Keju cottage semakin populer sebagai makanan kaya protein, cukup serbaguna untuk hidangan manis dan gurih. Selain rasanya yang netral, ia juga menawarkan profil nutrisi yang kuat, termasuk kalsium, vitamin B, dan bahkan probiotik di beberapa merek. Namun, tidak semua keju cottage diciptakan sama. Ahli diet terdaftar menekankan bahwa membuat pilihan yang paling sehat memerlukan perhatian terhadap detail.
Kandungan Protein: Landasan Pilihan yang Baik
Keju cottage sering kali menghasilkan lebih banyak protein per porsi dibandingkan yogurt Yunani—targetkan setidaknya 13-15 gram per setengah cangkir. Protein sangat penting untuk pemulihan otot, menjaga kekuatan sepanjang hidup, dan meningkatkan rasa kenyang setelah makan. Hal ini menjadikan keju cottage sebagai bagian berharga dari diet seimbang.
Kadar Natrium: Kekhawatiran Tersembunyi
Meskipun rasanya ringan, keju cottage mengandung kadar natrium yang sangat tinggi, dengan beberapa merek melebihi 400 miligram per porsi (kira-kira 17% dari batas harian yang direkomendasikan). Asupan natrium yang tinggi dari waktu ke waktu meningkatkan risiko tekanan darah tinggi dan penyakit jantung.
Namun, kebutuhan natrium bervariasi; atlet yang banyak berkeringat dapat memperoleh manfaat dari elektrolit dalam keju cottage, dan konsumsi dalam jumlah sedang tidak akan berbahaya jika itu adalah satu-satunya makanan tinggi sodium dalam diet seimbang. Carilah pilihan rendah sodium (di bawah 300mg) jika memungkinkan.
Kesederhanaan Bahan: Lebih Sedikit Lebih Banyak
Banyak keju cottage mengandung bahan pengawet, permen karet, dan zat penstabil—bahan-bahan yang efek jangka panjangnya masih belum diketahui.
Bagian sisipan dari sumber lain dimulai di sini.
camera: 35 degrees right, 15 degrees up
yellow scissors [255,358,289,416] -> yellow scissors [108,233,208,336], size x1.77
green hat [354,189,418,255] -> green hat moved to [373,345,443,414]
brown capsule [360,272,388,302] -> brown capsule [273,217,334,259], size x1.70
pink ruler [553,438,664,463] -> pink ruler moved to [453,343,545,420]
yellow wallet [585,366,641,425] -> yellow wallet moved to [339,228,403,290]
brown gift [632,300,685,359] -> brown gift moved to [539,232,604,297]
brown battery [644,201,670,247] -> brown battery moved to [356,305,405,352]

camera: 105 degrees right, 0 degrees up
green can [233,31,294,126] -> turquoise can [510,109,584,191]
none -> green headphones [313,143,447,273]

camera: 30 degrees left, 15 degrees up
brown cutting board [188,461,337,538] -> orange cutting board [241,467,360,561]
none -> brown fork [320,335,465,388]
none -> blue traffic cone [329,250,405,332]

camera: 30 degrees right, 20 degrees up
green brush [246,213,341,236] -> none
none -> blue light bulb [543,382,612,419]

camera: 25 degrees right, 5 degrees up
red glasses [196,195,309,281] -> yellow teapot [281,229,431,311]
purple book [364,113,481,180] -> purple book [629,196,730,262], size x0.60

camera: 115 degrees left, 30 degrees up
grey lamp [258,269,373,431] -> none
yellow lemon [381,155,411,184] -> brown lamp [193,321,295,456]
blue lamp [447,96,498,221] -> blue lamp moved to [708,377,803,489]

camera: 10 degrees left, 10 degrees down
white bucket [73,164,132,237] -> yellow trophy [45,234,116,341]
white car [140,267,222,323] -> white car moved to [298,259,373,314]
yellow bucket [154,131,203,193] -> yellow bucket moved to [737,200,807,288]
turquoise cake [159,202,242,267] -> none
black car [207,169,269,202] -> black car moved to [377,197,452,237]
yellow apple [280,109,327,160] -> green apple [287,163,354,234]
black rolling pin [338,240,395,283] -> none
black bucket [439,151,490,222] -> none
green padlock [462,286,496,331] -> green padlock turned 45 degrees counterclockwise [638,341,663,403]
Prioritaskan produk dengan bahan minimal: susu, krim, garam, dan budaya.
Probiotik: Peningkatan Ramah Usus
Tidak semua makanan fermentasi mengandung kultur hidup dan aktif. Untuk mendapatkan manfaat probiotik, pilihlah keju cottage yang diberi label khusus mengandung “kultur hidup”. Merek seperti Good Culture secara mencolok mengiklankan fitur ini. Mikrobioma usus memainkan peran penting dalam kesehatan secara keseluruhan, sehingga pertimbangan ini penting.
Tekstur dan Kandungan Lemak: Preferensi Pribadi
Tekstur (dadih kecil vs. besar) tergantung selera. Varietas dengan lemak lebih tinggi cenderung lebih kental tetapi juga mengandung lebih banyak lemak jenuh—nutrisi yang dalam jumlah tinggi dikaitkan dengan penyakit jantung. Pilihan rendah lemak mungkin terasa lebih tajam. Pilih berdasarkan preferensi pribadi dan kebutuhan diet.
Hindari Gula Tambahan: Gunakan Gula Biasa
Keju cottage yang diberi rasa atau pemanis sering kali menyembunyikan tambahan gula yang berlebihan, yang dapat menyebabkan peradangan dan melemahkan sistem kekebalan. Pilihlah varietas polos dan tambahkan buah, madu, atau selai Anda sendiri untuk pendekatan yang lebih sehat.
Pilihan Bebas Laktosa: Bagi Mereka yang Membutuhkannya
Jika Anda tidak toleran laktosa, pilihlah varietas bebas laktosa. Ini memastikan Anda dapat menikmati manfaat keju cottage tanpa ketidaknyamanan pencernaan.
Merek Berkualitas yang Perlu Dipertimbangkan
Ahli diet merekomendasikan merek seperti Good Culture, Nancy’s, Kalona SuperNatural Organic, Organic Valley, dan Breakstone’s karena kualitasnya yang konsisten dan kepatuhan terhadap pedoman nutrisi utama.
Pada akhirnya, keju cottage yang paling sehat adalah keju yang sesuai dengan kebutuhan dan preferensi pribadi Anda dengan tetap memprioritaskan protein, rendah natrium, bahan-bahan sederhana, dan budaya hidup.